1. Replace the third set of question marks with the variable holding predictions we just made
1. Run the cell
1. Once it works, review what you've just written
1. Write down the error value. You will need it in the next notebook

### Hints

* When you use the package, you need to write it out in full (including the fullstops)
* You made the variables holding the predictions you made a minute or two ago. Scroll up if you've forgotten its name.
* Your error value should be more than $8000. If it is less, something is wrong.

In [25]:
# Get the correct answers
correct_answers = testing_data.charges

# Replace question marks below so that we can compare
# these correct answers to the predictions we have made
statsmodels.tools.eval_measures.meanabs(correct_answers, predictions)

9356.249186826748

## Final Step

Wow! You've covered a lot.

Here's what you've done:

1. Imported a number of ML libraries
1. Opened raw data into a format the computer understands
1. Looked at it
1. Graphed it
1. Made a model
1. Trained the model
1. Looked at how well it works

The only downside is that the model has not worked as well as we want. Remember, we wanted most estimations of healthcare insurance charges to be within $5000 of the real thing.

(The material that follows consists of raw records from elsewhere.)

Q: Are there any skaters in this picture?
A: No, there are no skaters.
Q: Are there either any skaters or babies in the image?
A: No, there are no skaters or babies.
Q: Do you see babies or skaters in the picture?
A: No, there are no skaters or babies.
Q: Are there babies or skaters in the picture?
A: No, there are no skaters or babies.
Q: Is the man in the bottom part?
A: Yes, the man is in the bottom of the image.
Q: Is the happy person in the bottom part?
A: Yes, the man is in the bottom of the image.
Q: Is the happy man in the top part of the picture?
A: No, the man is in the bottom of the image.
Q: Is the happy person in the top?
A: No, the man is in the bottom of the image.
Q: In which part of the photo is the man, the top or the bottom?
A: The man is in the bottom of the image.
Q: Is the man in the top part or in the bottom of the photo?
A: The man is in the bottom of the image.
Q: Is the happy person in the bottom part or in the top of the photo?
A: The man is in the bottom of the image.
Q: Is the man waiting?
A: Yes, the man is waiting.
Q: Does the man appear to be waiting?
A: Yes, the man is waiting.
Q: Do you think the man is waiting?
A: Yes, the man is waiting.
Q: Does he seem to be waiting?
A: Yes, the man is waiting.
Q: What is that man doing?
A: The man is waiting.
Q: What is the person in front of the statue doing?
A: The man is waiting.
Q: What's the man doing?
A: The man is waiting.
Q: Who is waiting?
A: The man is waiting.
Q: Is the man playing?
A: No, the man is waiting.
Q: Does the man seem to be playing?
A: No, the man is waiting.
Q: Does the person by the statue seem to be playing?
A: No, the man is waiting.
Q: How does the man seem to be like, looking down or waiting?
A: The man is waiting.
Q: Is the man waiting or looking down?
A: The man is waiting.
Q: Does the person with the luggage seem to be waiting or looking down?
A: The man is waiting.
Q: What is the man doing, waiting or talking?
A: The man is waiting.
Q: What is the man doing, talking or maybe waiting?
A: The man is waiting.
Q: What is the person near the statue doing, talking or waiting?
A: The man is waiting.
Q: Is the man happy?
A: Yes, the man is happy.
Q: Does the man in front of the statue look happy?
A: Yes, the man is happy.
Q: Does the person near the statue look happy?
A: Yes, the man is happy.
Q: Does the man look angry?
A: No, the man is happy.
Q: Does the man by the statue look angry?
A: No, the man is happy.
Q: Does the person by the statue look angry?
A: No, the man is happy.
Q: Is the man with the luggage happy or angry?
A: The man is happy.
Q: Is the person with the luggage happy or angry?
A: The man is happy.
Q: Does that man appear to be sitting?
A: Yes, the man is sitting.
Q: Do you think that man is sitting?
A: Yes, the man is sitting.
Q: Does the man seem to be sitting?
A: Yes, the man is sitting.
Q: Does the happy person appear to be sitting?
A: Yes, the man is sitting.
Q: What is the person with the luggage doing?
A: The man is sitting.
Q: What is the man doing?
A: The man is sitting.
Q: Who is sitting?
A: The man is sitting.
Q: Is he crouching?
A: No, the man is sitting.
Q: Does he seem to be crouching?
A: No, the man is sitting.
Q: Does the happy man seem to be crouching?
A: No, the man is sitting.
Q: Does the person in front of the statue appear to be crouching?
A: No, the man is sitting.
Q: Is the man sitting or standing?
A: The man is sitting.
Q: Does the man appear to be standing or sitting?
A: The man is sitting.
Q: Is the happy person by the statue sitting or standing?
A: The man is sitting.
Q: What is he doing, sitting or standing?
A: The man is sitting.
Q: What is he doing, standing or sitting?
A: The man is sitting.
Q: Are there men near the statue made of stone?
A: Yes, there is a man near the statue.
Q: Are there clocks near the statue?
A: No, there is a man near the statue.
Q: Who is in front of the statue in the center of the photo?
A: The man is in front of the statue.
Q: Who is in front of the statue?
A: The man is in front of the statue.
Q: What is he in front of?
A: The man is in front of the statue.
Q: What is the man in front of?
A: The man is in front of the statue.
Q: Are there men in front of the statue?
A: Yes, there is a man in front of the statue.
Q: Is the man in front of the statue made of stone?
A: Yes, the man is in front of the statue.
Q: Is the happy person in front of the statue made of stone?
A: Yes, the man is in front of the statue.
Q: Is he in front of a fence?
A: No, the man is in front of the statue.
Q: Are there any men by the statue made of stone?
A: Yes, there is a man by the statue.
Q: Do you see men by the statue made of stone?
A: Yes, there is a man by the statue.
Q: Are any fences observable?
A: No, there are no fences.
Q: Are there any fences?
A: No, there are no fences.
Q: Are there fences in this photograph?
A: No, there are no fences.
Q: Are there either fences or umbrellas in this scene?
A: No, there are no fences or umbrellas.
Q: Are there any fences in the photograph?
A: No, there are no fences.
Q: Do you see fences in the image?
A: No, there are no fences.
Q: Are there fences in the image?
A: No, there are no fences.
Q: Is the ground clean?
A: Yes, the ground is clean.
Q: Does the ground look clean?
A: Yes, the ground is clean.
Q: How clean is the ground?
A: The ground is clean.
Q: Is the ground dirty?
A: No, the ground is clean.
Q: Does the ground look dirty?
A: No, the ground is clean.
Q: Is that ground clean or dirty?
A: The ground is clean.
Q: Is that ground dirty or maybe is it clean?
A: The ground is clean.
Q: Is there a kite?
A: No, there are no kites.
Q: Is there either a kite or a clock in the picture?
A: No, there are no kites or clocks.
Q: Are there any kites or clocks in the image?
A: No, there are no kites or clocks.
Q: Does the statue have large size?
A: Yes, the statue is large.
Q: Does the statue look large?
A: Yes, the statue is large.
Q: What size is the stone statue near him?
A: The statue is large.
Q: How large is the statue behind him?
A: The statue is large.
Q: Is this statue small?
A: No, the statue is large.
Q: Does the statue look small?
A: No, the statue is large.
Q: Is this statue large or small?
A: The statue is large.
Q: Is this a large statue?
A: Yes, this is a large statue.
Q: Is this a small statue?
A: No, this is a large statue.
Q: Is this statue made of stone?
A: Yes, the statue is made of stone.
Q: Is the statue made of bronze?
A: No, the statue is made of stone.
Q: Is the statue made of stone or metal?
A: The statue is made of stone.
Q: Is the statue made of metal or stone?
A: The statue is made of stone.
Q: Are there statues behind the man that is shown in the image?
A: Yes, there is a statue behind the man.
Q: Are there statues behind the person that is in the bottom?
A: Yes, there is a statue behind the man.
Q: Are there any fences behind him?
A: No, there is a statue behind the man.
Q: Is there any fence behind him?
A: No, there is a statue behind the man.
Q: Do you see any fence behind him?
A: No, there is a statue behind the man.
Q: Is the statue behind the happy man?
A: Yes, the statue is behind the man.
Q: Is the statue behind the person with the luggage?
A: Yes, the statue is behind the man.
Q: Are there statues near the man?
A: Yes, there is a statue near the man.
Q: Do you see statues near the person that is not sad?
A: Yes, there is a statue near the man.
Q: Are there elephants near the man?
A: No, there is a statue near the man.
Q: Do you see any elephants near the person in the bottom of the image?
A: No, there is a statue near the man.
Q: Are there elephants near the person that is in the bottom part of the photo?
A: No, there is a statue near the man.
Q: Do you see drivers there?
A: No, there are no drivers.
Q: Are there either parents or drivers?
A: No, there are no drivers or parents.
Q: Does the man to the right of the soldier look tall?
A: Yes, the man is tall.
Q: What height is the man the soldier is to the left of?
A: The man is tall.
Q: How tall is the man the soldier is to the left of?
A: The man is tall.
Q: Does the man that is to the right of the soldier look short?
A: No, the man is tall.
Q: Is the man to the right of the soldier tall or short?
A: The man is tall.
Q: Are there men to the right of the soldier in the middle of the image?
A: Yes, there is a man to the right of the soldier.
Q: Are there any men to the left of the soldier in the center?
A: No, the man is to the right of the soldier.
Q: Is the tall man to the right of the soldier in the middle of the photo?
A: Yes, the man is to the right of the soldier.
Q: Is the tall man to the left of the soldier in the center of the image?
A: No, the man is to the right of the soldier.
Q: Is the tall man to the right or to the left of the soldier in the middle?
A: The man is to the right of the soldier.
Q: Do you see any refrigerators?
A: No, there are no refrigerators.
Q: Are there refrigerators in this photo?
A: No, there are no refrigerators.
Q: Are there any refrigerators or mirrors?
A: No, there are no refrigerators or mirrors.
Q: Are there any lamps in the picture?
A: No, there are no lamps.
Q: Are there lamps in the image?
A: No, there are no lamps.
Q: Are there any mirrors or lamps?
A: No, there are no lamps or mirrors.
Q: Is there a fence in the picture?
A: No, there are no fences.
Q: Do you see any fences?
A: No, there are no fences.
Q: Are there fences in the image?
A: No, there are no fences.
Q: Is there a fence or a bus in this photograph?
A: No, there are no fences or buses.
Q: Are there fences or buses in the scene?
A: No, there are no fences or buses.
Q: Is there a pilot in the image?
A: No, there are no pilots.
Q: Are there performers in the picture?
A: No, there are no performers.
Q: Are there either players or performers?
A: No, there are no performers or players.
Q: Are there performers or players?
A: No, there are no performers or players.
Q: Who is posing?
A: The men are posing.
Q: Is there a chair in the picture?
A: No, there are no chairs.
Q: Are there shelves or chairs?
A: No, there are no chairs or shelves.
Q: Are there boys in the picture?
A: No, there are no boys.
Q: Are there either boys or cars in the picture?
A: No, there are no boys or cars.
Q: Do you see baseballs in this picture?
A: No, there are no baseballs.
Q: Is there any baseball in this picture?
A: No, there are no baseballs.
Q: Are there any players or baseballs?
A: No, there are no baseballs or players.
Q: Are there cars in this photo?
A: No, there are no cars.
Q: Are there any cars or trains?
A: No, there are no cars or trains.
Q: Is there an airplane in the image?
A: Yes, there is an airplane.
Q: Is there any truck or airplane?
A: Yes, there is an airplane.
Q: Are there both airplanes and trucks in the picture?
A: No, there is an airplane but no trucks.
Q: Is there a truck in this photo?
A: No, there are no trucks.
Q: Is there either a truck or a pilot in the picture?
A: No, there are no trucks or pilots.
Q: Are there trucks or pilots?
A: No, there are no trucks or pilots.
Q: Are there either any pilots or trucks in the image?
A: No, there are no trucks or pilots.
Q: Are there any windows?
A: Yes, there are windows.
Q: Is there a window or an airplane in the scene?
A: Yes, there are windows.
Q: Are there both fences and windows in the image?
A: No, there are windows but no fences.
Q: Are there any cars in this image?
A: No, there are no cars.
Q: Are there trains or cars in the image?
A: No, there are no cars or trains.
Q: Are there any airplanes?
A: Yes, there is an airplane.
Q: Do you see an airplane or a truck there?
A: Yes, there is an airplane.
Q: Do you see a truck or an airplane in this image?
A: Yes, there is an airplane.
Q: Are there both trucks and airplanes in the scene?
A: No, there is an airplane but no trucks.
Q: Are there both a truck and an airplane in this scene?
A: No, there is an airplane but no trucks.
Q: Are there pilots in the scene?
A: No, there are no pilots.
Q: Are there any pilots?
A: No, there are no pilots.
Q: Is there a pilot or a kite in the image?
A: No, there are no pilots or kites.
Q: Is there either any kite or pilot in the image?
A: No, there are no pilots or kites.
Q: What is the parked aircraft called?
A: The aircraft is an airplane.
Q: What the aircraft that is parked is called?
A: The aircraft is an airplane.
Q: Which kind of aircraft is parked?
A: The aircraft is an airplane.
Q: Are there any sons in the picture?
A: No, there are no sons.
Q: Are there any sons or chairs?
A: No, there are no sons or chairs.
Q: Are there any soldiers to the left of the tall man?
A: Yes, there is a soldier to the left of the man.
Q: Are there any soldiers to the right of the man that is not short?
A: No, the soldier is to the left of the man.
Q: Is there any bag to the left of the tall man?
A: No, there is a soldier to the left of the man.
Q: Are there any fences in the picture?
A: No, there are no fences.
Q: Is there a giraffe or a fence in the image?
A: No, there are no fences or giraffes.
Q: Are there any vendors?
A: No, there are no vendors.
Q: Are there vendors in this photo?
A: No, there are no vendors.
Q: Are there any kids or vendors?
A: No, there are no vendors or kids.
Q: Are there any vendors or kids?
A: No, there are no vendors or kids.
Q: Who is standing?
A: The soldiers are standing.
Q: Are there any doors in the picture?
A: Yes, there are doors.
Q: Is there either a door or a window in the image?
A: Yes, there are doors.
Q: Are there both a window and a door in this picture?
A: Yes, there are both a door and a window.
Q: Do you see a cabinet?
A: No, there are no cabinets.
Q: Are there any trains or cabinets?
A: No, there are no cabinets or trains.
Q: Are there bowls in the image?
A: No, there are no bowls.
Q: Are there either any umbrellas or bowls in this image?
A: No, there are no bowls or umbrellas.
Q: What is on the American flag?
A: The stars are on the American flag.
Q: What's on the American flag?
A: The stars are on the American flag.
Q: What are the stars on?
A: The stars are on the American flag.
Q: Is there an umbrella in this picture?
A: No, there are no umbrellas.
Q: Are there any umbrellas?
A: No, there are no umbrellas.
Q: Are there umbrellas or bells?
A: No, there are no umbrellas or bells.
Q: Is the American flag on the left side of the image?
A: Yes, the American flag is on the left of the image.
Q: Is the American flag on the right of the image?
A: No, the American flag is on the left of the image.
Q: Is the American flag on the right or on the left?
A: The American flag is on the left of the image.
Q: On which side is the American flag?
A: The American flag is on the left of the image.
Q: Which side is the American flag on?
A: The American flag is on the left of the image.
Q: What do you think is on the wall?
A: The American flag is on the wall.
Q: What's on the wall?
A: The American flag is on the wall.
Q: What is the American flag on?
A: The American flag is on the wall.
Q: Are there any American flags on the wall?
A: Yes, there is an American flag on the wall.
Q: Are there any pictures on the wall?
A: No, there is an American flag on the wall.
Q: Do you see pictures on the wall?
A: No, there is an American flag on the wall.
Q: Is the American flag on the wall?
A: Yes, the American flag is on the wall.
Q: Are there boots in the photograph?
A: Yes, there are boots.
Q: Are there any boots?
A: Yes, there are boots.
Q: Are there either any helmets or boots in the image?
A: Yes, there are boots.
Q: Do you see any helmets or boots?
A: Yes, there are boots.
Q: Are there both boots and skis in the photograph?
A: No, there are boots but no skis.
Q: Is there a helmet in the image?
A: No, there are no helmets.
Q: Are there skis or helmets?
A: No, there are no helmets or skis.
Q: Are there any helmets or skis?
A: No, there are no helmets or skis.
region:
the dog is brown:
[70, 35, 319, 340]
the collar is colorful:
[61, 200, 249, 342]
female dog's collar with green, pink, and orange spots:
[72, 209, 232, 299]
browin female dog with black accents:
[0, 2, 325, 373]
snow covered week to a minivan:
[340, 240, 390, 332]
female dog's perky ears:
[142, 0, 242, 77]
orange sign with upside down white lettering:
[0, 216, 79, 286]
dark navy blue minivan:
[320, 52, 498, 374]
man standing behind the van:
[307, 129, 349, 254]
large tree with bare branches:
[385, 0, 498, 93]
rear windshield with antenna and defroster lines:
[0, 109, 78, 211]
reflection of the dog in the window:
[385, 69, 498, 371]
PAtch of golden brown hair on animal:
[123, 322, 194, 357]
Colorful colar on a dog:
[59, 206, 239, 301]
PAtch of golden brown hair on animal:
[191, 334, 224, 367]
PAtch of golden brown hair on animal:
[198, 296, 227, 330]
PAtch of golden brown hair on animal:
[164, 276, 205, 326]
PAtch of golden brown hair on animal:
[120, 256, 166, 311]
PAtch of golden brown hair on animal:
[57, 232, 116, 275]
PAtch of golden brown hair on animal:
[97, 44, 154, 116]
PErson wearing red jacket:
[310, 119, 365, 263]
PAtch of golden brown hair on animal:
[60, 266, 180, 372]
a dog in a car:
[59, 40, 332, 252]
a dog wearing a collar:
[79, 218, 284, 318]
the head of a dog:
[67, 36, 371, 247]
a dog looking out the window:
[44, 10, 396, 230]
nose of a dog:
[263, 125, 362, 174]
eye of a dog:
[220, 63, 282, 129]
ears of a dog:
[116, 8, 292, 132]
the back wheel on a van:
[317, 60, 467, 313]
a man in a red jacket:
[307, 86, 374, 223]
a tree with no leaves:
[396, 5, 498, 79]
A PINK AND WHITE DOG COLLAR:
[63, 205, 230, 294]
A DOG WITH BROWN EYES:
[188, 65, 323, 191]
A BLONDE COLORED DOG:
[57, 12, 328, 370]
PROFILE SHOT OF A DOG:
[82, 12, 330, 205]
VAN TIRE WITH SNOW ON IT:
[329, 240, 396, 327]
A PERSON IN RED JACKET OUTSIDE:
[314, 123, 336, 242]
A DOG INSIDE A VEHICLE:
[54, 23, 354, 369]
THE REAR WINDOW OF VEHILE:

The next notebook we will build a model that uses more than one feature, hoping that it will achieve our goal.

### Instructions

1. Take a quick breather, then read this completed notebook from start to finish. Try to see everything you've done and understand how you did it.
1. Move onto the second notebook. Keep this one open though - you can use it as a reference to help you complete that second.